The EU should be actively involved in issues regarding navigation on the Rhine and the Danube

The Commission has asked the Council to authorise it to negotiate the accession of the European Union to the Central Commission for Navigation on the Rhine (CCNR) and the Danube Commission. This would enable to EU to improve preparations for enlargement and to be actively involved in these important international organisations in the field of inland waterways.

The Commission proposes that the Community should become a full member of the Central Commission for Navigation on the Rhine (CCNR) and the Danube Commission. As stated in the White Paper on transport policy1, the forthcoming enlargement of the EU will increase difficulties relating to the status of the Community in intergovernmental organisations responsible for navigation on the Rhine and the Danube.

The CCNR is responsible for drawing up the rules governing shipping on the Rhine and its tributaries, i.e. 70% of European tonnage. The EU has endeavoured to incorporate these rules in Community legislation but the coexistence of two separate legal systems poses serious problems concerning the issue of certificates, protection of crews and gaseous emissions. These difficulties are likely to get worse with enlargement given that the six acceding countries connected to the Community's network of inland waterways are not members of the CCNR. If the EU does not become a member of the CCNR, these new Member States will not be able to have certificates issued to navigate on the Rhine but will be authorised to navigate on all other waterways such as the Danube, the Oder or the Elbe, and yet all these waterways will be interlinked on Community territory ...

In the case of the Danube, several acceding countries are already members of the Danube Commission. Their accession to the EU will therefore fragment the Danube into Community sections and non-Community sections (on the territory of third countries). Community membership of the Danube Commission is therefore the only way of maintaining consistency in the rules that apply over the Danube waterway as a whole.
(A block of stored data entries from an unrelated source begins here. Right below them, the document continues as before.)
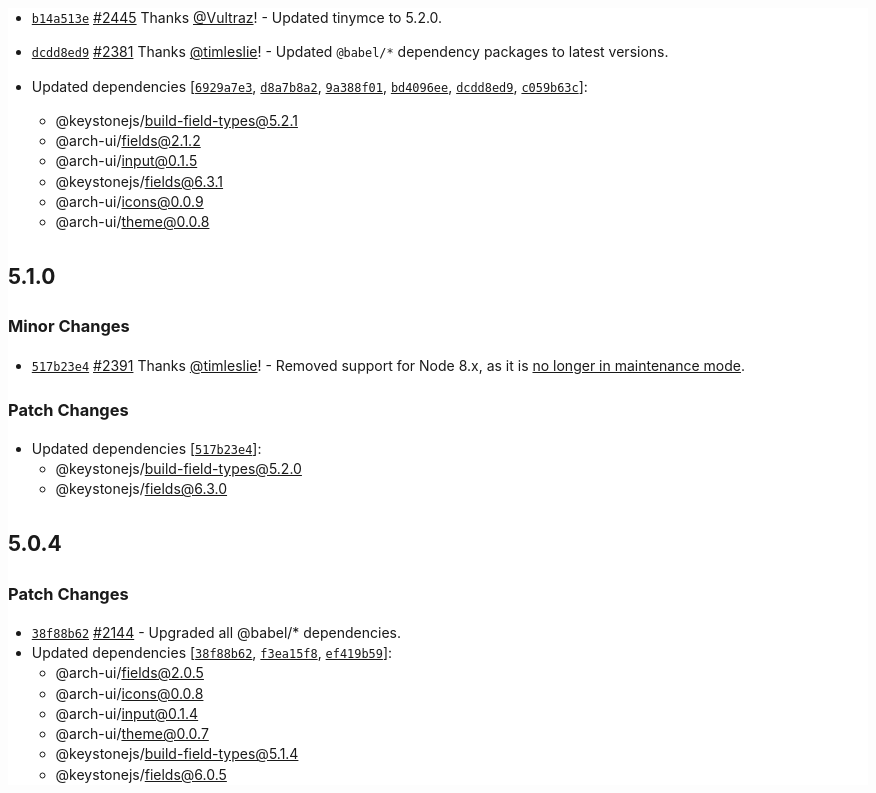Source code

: * [`b14a513e`](https://github.com/keystonejs/keystone-5/commit/b14a513e3c52e3f41bd4341b7b7faea2b9f8f2e9) [#2445](https://github.com/keystonejs/keystone-5/pull/2445) Thanks [@Vultraz](https://github.com/Vultraz)! - Updated tinymce to 5.2.0.

- [`dcdd8ed9`](https://github.com/keystonejs/keystone-5/commit/dcdd8ed9142cf3328a7af80bc167ef93c7669b09) [#2381](https://github.com/keystonejs/keystone-5/pull/2381) Thanks [@timleslie](https://github.com/timleslie)! - Updated `@babel/*` dependency packages to latest versions.

- Updated dependencies [[`6929a7e3`](https://github.com/keystonejs/keystone-5/commit/6929a7e3339f36e712bcbafc71ddf7a133730b29), [`d8a7b8a2`](https://github.com/keystonejs/keystone-5/commit/d8a7b8a23b4c3e1545d101a92323be165ad362e2), [`9a388f01`](https://github.com/keystonejs/keystone-5/commit/9a388f01e388272d56f81af2247d8030e0f2c972), [`bd4096ee`](https://github.com/keystonejs/keystone-5/commit/bd4096ee86f7790c76db23090b38f880e5aa7ecc), [`dcdd8ed9`](https://github.com/keystonejs/keystone-5/commit/dcdd8ed9142cf3328a7af80bc167ef93c7669b09), [`c059b63c`](https://github.com/keystonejs/keystone-5/commit/c059b63c6ebdbb60ac4095d1efd791d598b2756c)]:
  - @keystonejs/build-field-types@5.2.1
  - @arch-ui/fields@2.1.2
  - @arch-ui/input@0.1.5
  - @keystonejs/fields@6.3.1
  - @arch-ui/icons@0.0.9
  - @arch-ui/theme@0.0.8

## 5.1.0

### Minor Changes

- [`517b23e4`](https://github.com/keystonejs/keystone-5/commit/517b23e4b17414ed1807e8d7af1e67377ba3b7bf) [#2391](https://github.com/keystonejs/keystone-5/pull/2391) Thanks [@timleslie](https://github.com/timleslie)! - Removed support for Node 8.x, as it is [no longer in maintenance mode](https://nodejs.org/en/about/releases/).

### Patch Changes

- Updated dependencies [[`517b23e4`](https://github.com/keystonejs/keystone-5/commit/517b23e4b17414ed1807e8d7af1e67377ba3b7bf)]:
  - @keystonejs/build-field-types@5.2.0
  - @keystonejs/fields@6.3.0

## 5.0.4

### Patch Changes

- [`38f88b62`](https://github.com/keystonejs/keystone-5/commit/38f88b62d9592d91b56528d4d9c40e9399440c4a) [#2144](https://github.com/keystonejs/keystone-5/pull/2144) - Upgraded all @babel/\* dependencies.
- Updated dependencies [[`38f88b62`](https://github.com/keystonejs/keystone-5/commit/38f88b62d9592d91b56528d4d9c40e9399440c4a), [`f3ea15f8`](https://github.com/keystonejs/keystone-5/commit/f3ea15f86f7bbd08abddcf3a63c5c66e86693d29), [`ef419b59`](https://github.com/keystonejs/keystone-5/commit/ef419b59729a050f25fc886be6ec8ce17cbb1104)]:
  - @arch-ui/fields@2.0.5
  - @arch-ui/icons@0.0.8
  - @arch-ui/input@0.1.4
  - @arch-ui/theme@0.0.7
  - @keystonejs/build-field-types@5.1.4
  - @keystonejs/fields@6.0.5

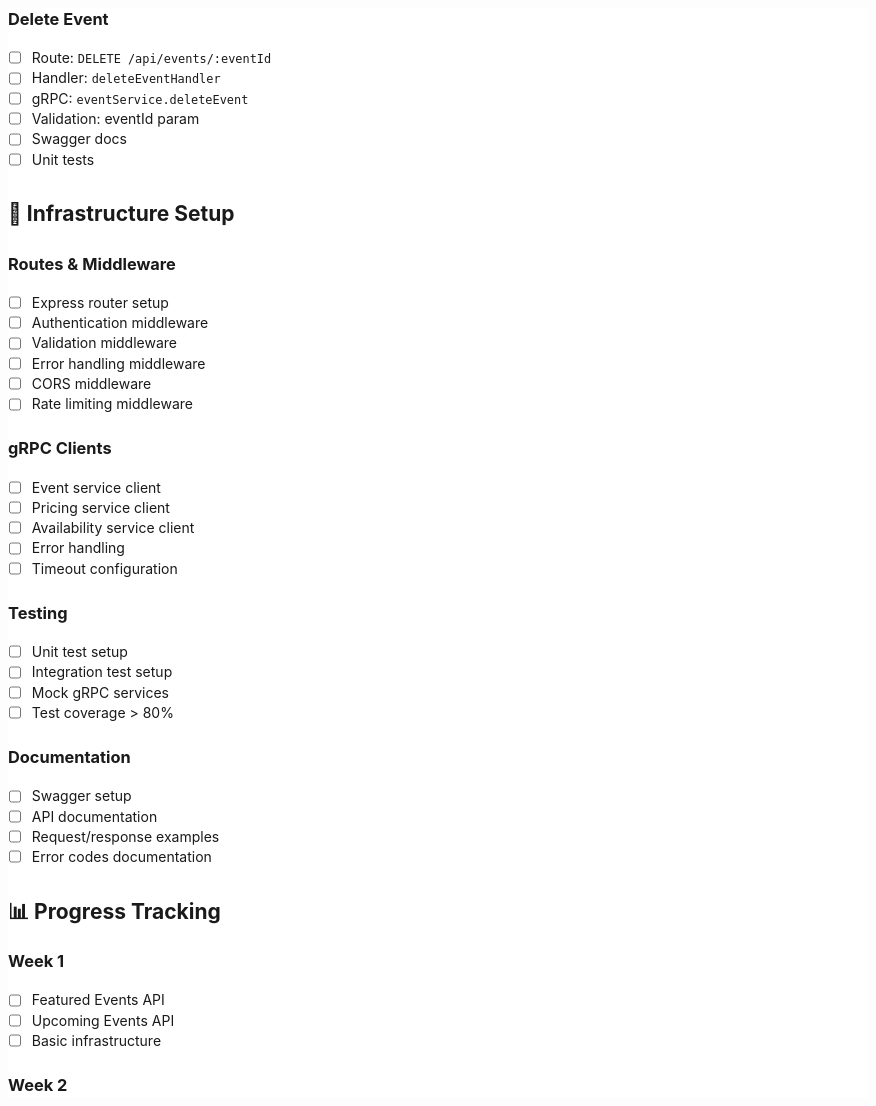 ### **Delete Event**

- [ ] Route: `DELETE /api/events/:eventId`
- [ ] Handler: `deleteEventHandler`
- [ ] gRPC: `eventService.deleteEvent`
- [ ] Validation: eventId param
- [ ] Swagger docs
- [ ] Unit tests

## 🔧 **Infrastructure Setup**

### **Routes & Middleware**

- [ ] Express router setup
- [ ] Authentication middleware
- [ ] Validation middleware
- [ ] Error handling middleware
- [ ] CORS middleware
- [ ] Rate limiting middleware

### **gRPC Clients**

- [ ] Event service client
- [ ] Pricing service client
- [ ] Availability service client
- [ ] Error handling
- [ ] Timeout configuration

### **Testing**

- [ ] Unit test setup
- [ ] Integration test setup
- [ ] Mock gRPC services
- [ ] Test coverage > 80%

### **Documentation**

- [ ] Swagger setup
- [ ] API documentation
- [ ] Request/response examples
- [ ] Error codes documentation

## 📊 **Progress Tracking**

### **Week 1**

- [ ] Featured Events API
- [ ] Upcoming Events API
- [ ] Basic infrastructure

### **Week 2**
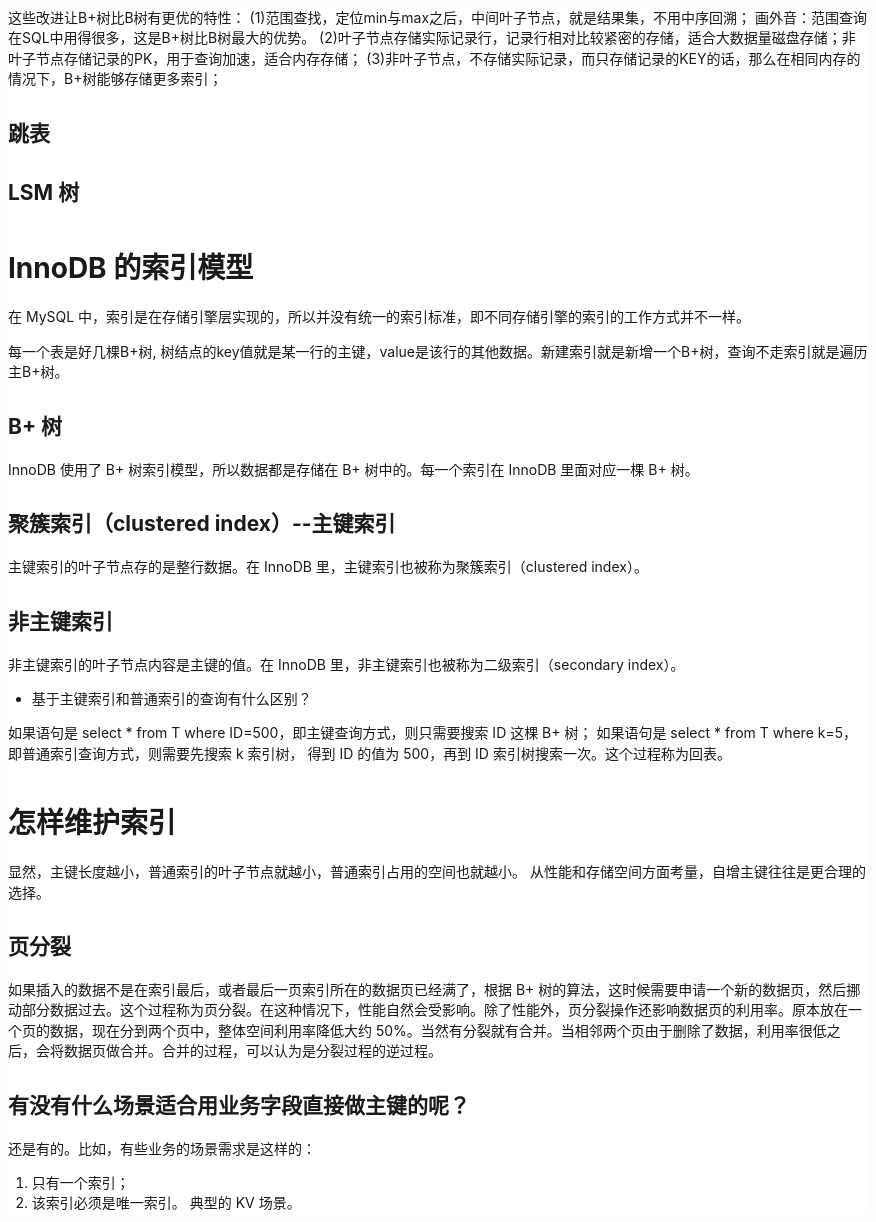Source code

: 这些改进让B+树比B树有更优的特性：
(1)范围查找，定位min与max之后，中间叶子节点，就是结果集，不用中序回溯；
    画外音：范围查询在SQL中用得很多，这是B+树比B树最大的优势。
(2)叶子节点存储实际记录行，记录行相对比较紧密的存储，适合大数据量磁盘存储；非叶子节点存储记录的PK，用于查询加速，适合内存存储；
(3)非叶子节点，不存储实际记录，而只存储记录的KEY的话，那么在相同内存的情况下，B+树能够存储更多索引；

## 跳表

## LSM 树

# InnoDB 的索引模型

在 MySQL 中，索引是在存储引擎层实现的，所以并没有统一的索引标准，即不同存储引擎的索引的工作方式并不一样。

每一个表是好几棵B+树, 树结点的key值就是某一行的主键，value是该行的其他数据。新建索引就是新增一个B+树，查询不走索引就是遍历主B+树。
## B+ 树

InnoDB 使用了 B+ 树索引模型，所以数据都是存储在 B+ 树中的。每一个索引在 InnoDB 里面对应一棵 B+ 树。

## 聚簇索引（clustered index）--主键索引

主键索引的叶子节点存的是整行数据。在 InnoDB 里，主键索引也被称为聚簇索引（clustered index）。

## 非主键索引

非主键索引的叶子节点内容是主键的值。在 InnoDB 里，非主键索引也被称为二级索引（secondary index）。

- 基于主键索引和普通索引的查询有什么区别？

如果语句是 select * from T where ID=500，即主键查询方式，则只需要搜索 ID 这棵 B+ 树；
如果语句是 select * from T where k=5，即普通索引查询方式，则需要先搜索 k 索引树，
得到 ID 的值为 500，再到 ID 索引树搜索一次。这个过程称为回表。

# 怎样维护索引

显然，主键长度越小，普通索引的叶子节点就越小，普通索引占用的空间也就越小。
从性能和存储空间方面考量，自增主键往往是更合理的选择。

## 页分裂

如果插入的数据不是在索引最后，或者最后一页索引所在的数据页已经满了，根据 B+ 树的算法，这时候需要申请一个新的数据页，然后挪动部分数据过去。这个过程称为页分裂。在这种情况下，性能自然会受影响。除了性能外，页分裂操作还影响数据页的利用率。原本放在一个页的数据，现在分到两个页中，整体空间利用率降低大约 50%。当然有分裂就有合并。当相邻两个页由于删除了数据，利用率很低之后，会将数据页做合并。合并的过程，可以认为是分裂过程的逆过程。

## 有没有什么场景适合用业务字段直接做主键的呢？

还是有的。比如，有些业务的场景需求是这样的：
1. 只有一个索引；
2. 该索引必须是唯一索引。
典型的 KV 场景。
The request for membership transmitted to the Council, however, does not mean that accession will be immediate. In order for the European Union to become a member, the conventions establishing these organisations will have to be amended - the Revised Convention for the Navigation on the Rhine for the CCNR and the Belgrade Convention for the Danube Commission. Whilst these negotiations are taking place, the Commission intends to continue and step up cooperation with these two navigation organisations.